Сел в пролетку, захватил небольшой чемодан и фотографический аппарат и, провожаемый нашими напутствиями, уехал".
2 мая Л. Н-ч поехал погостить к своей старшей дочери Татьяне Львовне в ее имение Кочеты. Он пробыл там до 20 мая, отдыхая душою и телом от суетливой жизни в Ясной Поляне, где его одолевали посетители и где его тревожили те неестественные отношения с окружающими, которые вытекали из его принципиального отрицания собственности, юридического невладения ею и фактического пользовании ею через свою семью.

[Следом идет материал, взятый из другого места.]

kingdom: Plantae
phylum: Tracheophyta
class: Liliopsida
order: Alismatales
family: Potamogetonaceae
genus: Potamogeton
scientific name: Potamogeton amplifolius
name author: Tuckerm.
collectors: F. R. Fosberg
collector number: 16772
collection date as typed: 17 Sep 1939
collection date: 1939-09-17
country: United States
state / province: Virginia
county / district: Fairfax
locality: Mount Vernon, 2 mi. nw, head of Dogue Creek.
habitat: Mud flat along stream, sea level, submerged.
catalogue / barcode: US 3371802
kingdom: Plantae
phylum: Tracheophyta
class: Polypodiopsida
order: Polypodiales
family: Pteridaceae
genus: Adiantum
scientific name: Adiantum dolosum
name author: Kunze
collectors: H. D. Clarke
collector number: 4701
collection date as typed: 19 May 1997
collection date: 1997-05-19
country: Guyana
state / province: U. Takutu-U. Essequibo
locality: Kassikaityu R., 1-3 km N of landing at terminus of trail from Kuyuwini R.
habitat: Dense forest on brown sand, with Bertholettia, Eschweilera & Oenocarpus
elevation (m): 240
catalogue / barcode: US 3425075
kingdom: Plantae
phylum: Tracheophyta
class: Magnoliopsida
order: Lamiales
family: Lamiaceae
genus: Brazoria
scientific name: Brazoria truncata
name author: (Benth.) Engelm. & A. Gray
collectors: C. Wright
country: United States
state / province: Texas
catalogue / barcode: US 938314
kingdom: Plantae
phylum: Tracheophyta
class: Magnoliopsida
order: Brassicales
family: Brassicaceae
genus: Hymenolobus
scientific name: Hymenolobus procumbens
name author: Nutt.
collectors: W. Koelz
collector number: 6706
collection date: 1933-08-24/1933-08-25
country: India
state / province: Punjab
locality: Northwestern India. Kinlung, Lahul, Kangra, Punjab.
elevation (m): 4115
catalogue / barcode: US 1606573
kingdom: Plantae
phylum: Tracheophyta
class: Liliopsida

По приезде туда Л. Н-ч пишет С. А-не в Ясную:
"Пишу тебе, милая Соня, чтобы самолично известить тебя о себе. Доехал прекрасно, а здесь не верю действительности, что можно выйти на крыльцо, не встретив человек 8 всякого рода посетителей, перед которыми больно и совестно, и человек двух-трех посетителей, хотя и очень хороших, но требующих усилия мысли и внимания, и потом можно пойти в чудный парк и, вернувшись, опять никого не встретить, кроме милых Танечек и милого Мих. Серг. Точно волшебный сон. Здоровье хорошо, 2-й день нет изжоги. Как ты, отдохнула ли? С кем приедешь? Скажи Андрюше и Кате, что жалею, что они меня не застали. Сейчас ложусь спать. Таня так заботлива, что хочется только удерживать ее. Гуляю по парку, ничего серьезного не писал. Целую тебя".
Внешним событием во время пребывания Л. Н-ча в Кочетах был приезд туда В. Г. Черткова, которому был запрещен въезд в Тульскую губернию.
В. Г. выписал туда своего фотографа с фотографическим и кинематографическим аппаратом. И пребывание Л. Н-ча ознаменовалось многими снимками.
В. Гр. приводит интересный разговор со Л. Н-чем по поводу этого снимания фотографий:
"20 мая, перед завтраком Л. Н., укладывая свой дневник, показал мне только что написанное и сказал, улыбаясь:
"Вот видите, сейчас написал было, что вчера снимали с меня фотографии и что мне это было неприятно; а потом вычеркнул последние слова ради вас".
Я: "Что же вам было неприятно?"
Л. Н.: "Мысль о распространенности моих портретов".
Я: "А не то, что неприятно и надоело самое снимание?"
Л. Н.: "Нет, нисколько. А то несвойственное значение, которое придается моим портретам".
Я: "Это понятно с вашей стороны. Но мы имеем в виду всех тех, кому, за невозможностью видеть вас самих, дорого видеть хоть ваше изображение".
Л. Н.: "Это только вам кажется, что такие есть. Мы с вами никогда не согласимся в этом – в том неподобающем значении, которое вы приписываете моей личности".
Конечно, и в Кочетах Л. Н-ч не избежал посещений.
Из литературных работ Л. Н-ча в Кочетах укажем на "комедию "От нее все качества", предисловие к "Пути жизни" и большое письмо "О самоубийстве".
В это время Л. Н-ч читал сочинения о религии французского ученого Ревиля. Кроме того, Л. Н-ч сделал несколько замечательных записей в дневнике. Эти записи так ясно изображают состояние так называемого цивилизованного мира, что мы считаем нужным привести здесь важнейшие из них:
10 мая он записывает так:
"Само собой разумеется, что люди не могли испортить жизнь людскую, сделать из хорошей, по существу, жизни людской жизнь дурную. Они могли только то, что они и сделали: временно испортить жизнь настоящих поколений, но зато невольно внесли в жизнь то, что двинет ее быстрее вперед. Если они сделали и делают величайшее зло своим арелигиозным развращением людей, они невольно своими выдумками, вредными для них, для их поколений, вносят то, что единит всех людей, Они развращают людей, но развращают всех: и индусов, и китайцев, и негров – всех. Средневековое богословие или римский разврат развращали только свои народы, малую часть человечества; теперь электричество, железные дороги, телеграф развращают всех. Все усваивают, не могут не усваивать все это, и все одинаково страдают, одинаково вынуждены изменить свою жизнь, все поставлены в необходимость изменять в своей жизни главное: понимание жизни, религию.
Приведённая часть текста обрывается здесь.